”Atatürk, Kur’ân-ı Kerimi Ellerine Aldı Ve Ceketinin Önlerini İlikledi”
1932’de Ramazanın ikinci günüydü. Atatürk’le Ankara’dan Dolmabahçe Sarayına geldik. Beni huzurlarına çağırdılar:
”Yaşar Bey, dediler. İstanbul’un mümtaz hafızlarının bir listesini istiyorum. Ama bunlar musikiye de âşina olmalıdırlar.”
Listeyi hemen hazırladım. Bu listede şu isimler vardı: Hafız Sadettin Kaynak, Sultan Selimli Rıza, Beşiktaşlı Hafız Rıza, Süleymaniye Camii Baş Müezzini Kemâl, Beylerbeyli Fahri, Darüttalim-i Musiki âzasından Büyük Zeki, Muallim Nuri ve Hafız Burhan Beyler… Listede ismini yazdıklarımın hepsi ertesi akşam için Dolmabahçe Sarayına dâvet edildi.
İstanbul’un bu belli başlı hafızları ertesi akşam saraya geldiler. Kendilerini Bolu mebusu Cemil Bey karşıladı ve doğruca Maarif Vekili Dr. Reşit Galip Beye götürdü. O ana kadar bunların niçin çağırılmış olduğunu ben de bilmiyordum. O gün anladık ki, tercüme ettirilmiş olan Bayram Tekbiri kendilerine meşk ettirilecektir.
Hafızlar ikişer ikişer oldular ve şu metin üzerinden meşke başladılar: ”Allah büyüktür, Allah büyüktür.”
Sultan Selimli Hafız Rıza Efendi bu tercümeye itiraz etti. Bolu mebusu Cemil Beye dönerek:
“- Efendim, dedi. Türkün Tanrısı vardır. Bu “Tanrı” şeklinde okunursa daha muvafık olur kanaatindeyim.”

Rıza Efendinin bu teklifini Cemil Bey pek ilgi çekici bulmuş olmalı ki, arz etmek üzere hemen Atatürk’ün huzuruna girdi. Döndüğü zaman hepimizi Gazi’nin yanına götürdü. Atatürk, tekbir tercümesinin sadeleştirilmesi hususunda gösterilen arzu üzerine:
“- Peki arkadaşlar, dedi. Tekbirin tercümesini okuyunuz bakalım.”

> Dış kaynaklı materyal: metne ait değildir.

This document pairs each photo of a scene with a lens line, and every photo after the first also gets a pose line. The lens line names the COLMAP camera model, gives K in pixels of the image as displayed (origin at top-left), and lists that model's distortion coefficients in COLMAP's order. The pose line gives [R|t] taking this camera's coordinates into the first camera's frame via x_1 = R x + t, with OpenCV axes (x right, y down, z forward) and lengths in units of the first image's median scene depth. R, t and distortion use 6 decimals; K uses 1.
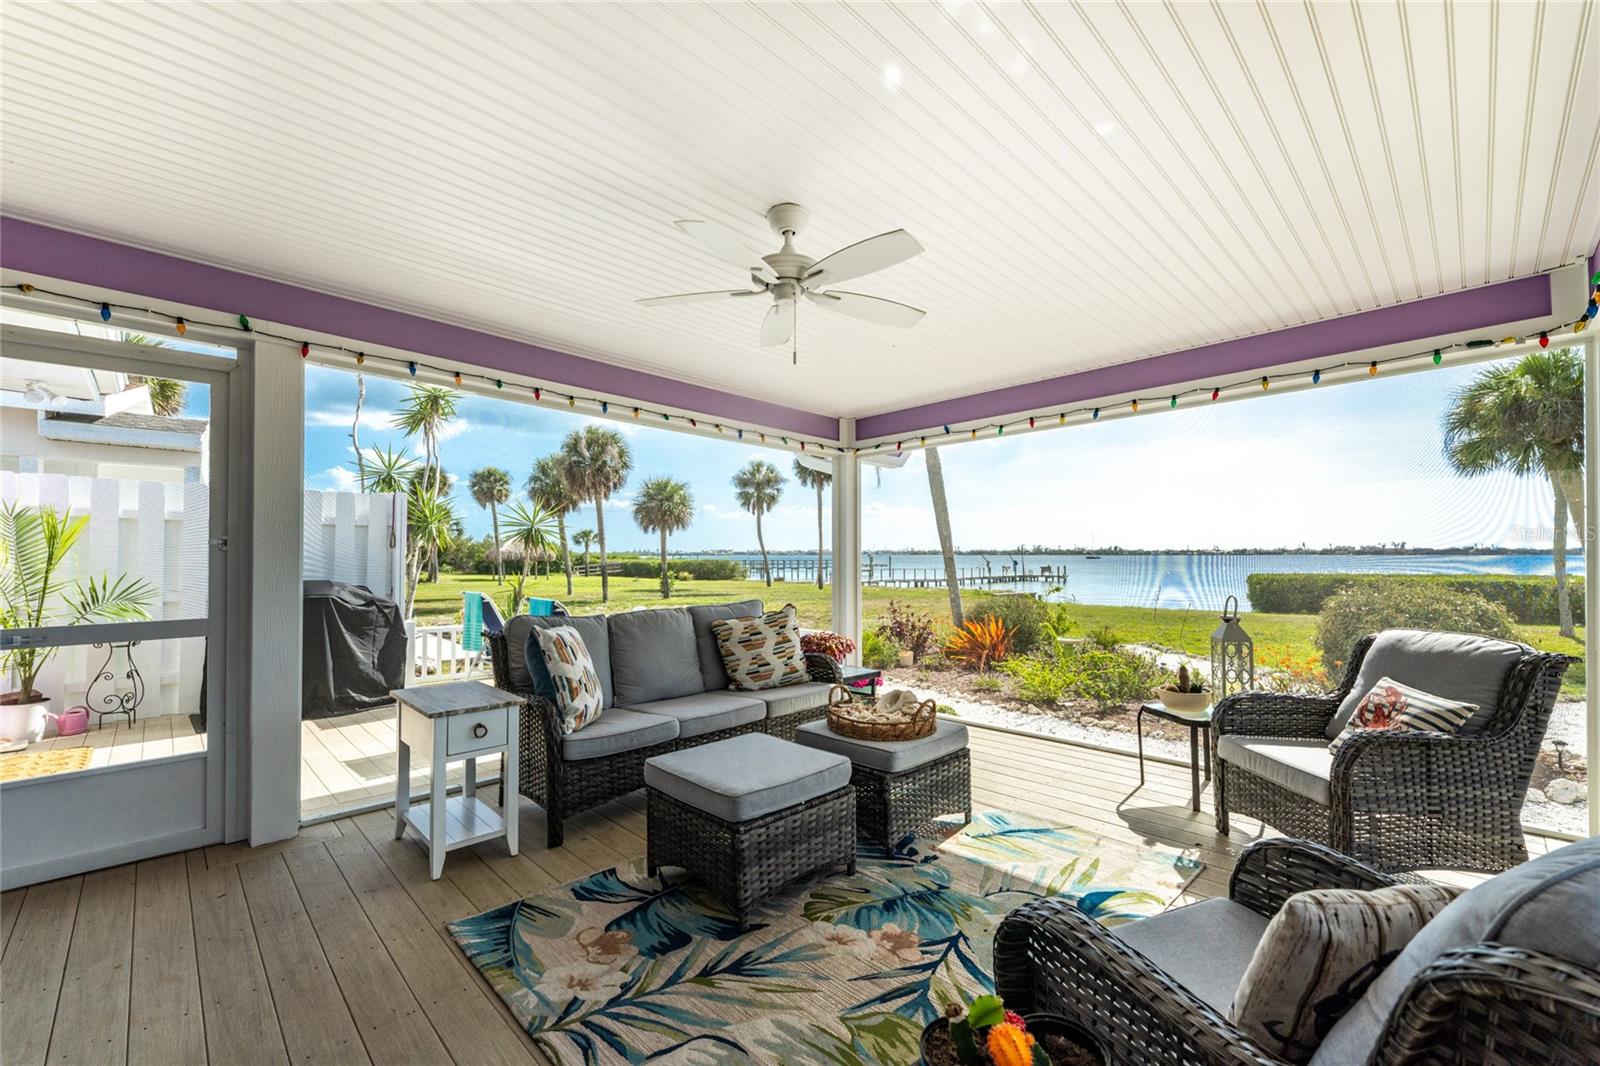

Okundu: “Tanrı uludur, Tanrı uludur. Tanrı’dan başka Tanrı yoktur. Tanrı uludur, Tanrı uludur ve hamd ona mahsustur.”
Atatürk bu tercüme şeklini çok beğendi. O gece geç vakitlere kadar huzurlarında kalındı, hep bu konu üzerinde saatler süren irşat edici direktiflerde bulundular ve hafızların ertesi akşam yine gelmelerini emrettiler.
Ertesi akşam ayni zevatla Atatürk’ün huzurunda toplandık. Gazi, Cemil Sait Beyin Kur’ân tercümesini getirtti. Ayağa kalkıp Kur’ân-ı Kerimi ellerine aldılar. Ceketinin önlerini iliklediler. “Fatiha Suresi”nin tercümesini açıp halka hitap ediyormuş gibi okudular. Bu davranışlariyle onlara halka hitap san’atını öğretmiş oluyorlardı.
Sonra hepsine ayrı ayrı hangi camide mukabele okuduklarını sordu. Aldığı cevaplar üzerine şu tavsiyede bulundu:
“- Arkadaşlar! Hepinizden ayrı ayrı memnun kaldım. Bu mübarek ay vesilesiyle camilerde yaptığınız mukabelenin son sahifelerini Türkçe olarak cemaate izah ediniz. Halkın dinlediği mukabelenin mânâsını anlamasında çok fayda vardır.”
Yemekten sonra huzurlarından ayrılırken bana dönerek:
“- Siz kalınız Yaşar Bey” dedi. Dr. Reşit Galip ve Kılıç Ali Beyler de orada idi. Onlara dönerek:
“- Gazeteleri haberdar ediniz, dediler. Yaşar Bey öbür gün Yere Batan Camiinde “Yâsin Suresi”nin tercümesini okuyacaktır. Camide yapılacak merasimin tanzimine sizleri memur ediyorum.”